#### Your instructions
Begin with the opening line of the records and extract each line through the one holding "For many years, ministers"; pictures are not part of the copy.

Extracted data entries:

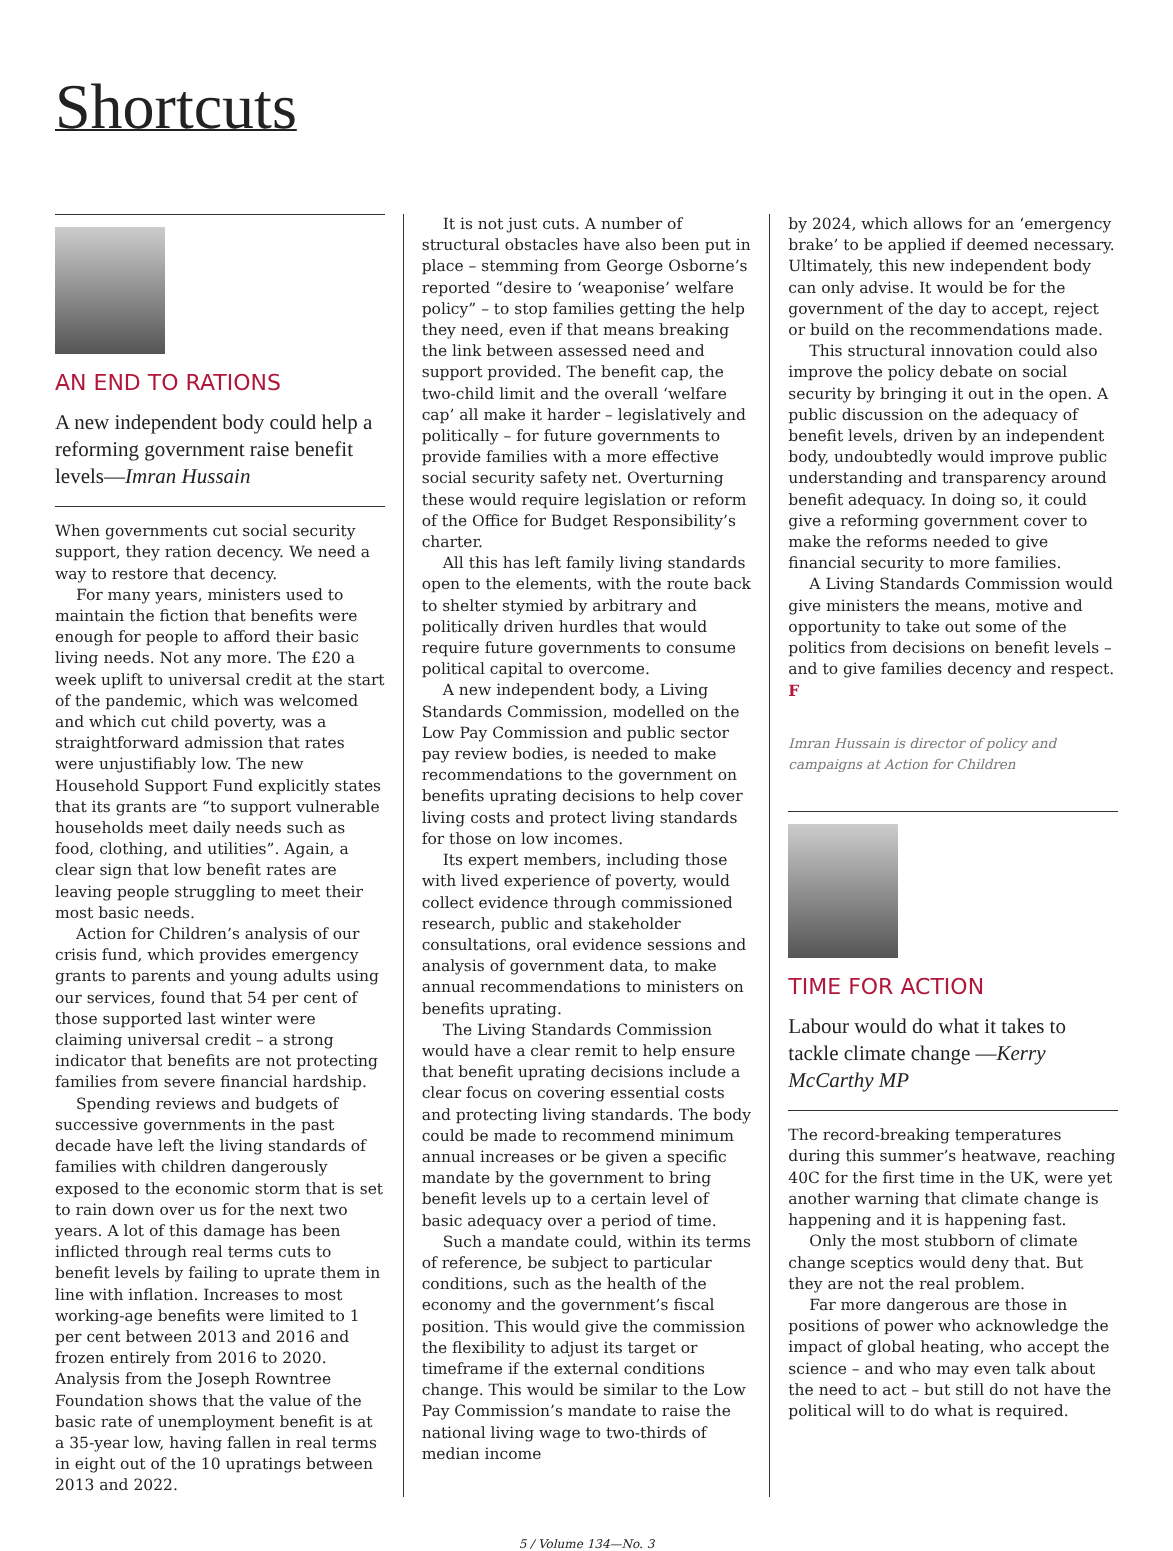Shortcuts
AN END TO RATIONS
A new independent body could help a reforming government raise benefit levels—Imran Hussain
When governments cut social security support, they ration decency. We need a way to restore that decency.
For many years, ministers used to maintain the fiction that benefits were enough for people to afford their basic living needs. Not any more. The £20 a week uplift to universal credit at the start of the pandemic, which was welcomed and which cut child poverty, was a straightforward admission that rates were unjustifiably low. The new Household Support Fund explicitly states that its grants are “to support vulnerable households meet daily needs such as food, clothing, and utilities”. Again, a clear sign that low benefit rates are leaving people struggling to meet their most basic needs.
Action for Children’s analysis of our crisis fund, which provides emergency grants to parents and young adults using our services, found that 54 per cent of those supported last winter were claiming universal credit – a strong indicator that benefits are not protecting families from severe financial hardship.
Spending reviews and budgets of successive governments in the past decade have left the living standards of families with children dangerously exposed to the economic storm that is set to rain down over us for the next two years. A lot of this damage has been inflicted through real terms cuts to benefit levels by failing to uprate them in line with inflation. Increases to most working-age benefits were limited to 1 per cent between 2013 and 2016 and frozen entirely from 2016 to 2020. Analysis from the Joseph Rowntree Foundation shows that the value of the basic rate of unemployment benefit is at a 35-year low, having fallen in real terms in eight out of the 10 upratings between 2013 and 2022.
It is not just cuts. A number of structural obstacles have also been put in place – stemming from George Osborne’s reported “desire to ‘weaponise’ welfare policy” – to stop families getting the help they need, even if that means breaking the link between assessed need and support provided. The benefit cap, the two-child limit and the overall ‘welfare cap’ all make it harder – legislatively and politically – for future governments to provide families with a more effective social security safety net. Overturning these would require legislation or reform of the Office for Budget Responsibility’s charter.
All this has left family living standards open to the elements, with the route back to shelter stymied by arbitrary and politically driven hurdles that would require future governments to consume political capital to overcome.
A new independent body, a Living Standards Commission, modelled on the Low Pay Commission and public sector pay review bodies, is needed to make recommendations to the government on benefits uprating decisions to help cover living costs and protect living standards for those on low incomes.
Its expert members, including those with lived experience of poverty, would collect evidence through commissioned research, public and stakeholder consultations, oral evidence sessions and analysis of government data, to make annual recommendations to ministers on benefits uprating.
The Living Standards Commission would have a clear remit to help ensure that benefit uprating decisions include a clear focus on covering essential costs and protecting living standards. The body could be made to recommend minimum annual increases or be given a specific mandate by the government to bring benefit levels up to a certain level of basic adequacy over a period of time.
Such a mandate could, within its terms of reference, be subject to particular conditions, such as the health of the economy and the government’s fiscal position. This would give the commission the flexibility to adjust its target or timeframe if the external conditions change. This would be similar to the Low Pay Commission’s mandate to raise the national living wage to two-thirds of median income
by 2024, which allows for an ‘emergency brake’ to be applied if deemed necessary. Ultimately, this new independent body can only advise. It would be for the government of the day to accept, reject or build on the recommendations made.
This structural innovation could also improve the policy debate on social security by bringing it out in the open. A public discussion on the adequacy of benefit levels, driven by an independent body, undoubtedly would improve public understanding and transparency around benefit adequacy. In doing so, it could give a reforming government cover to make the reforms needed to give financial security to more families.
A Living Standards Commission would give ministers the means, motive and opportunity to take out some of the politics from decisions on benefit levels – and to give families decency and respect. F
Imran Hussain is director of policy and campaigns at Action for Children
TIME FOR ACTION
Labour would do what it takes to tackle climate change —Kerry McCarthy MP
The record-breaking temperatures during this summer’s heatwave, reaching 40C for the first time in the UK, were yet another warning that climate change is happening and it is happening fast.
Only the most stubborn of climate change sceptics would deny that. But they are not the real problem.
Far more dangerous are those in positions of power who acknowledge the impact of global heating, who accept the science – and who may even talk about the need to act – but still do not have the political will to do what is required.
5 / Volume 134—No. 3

#### Answer to this exercise
Shortcuts
AN END TO RATIONS
A new independent body could help a reforming government raise benefit levels—Imran Hussain
When governments cut social security support, they ration decency. We need a way to restore that decency.
For many years, ministers used to maintain the fiction that benefits were enough for people to afford their basic living needs. Not any more. The £20 a week uplift to universal credit at the start of the pandemic, which was welcomed and which cut child poverty, was a straightforward admission that rates were unjustifiably low. The new Household Support Fund explicitly states that its grants are “to support vulnerable households meet daily needs such as food, clothing, and utilities”. Again, a clear sign that low benefit rates are leaving people struggling to meet their most basic needs.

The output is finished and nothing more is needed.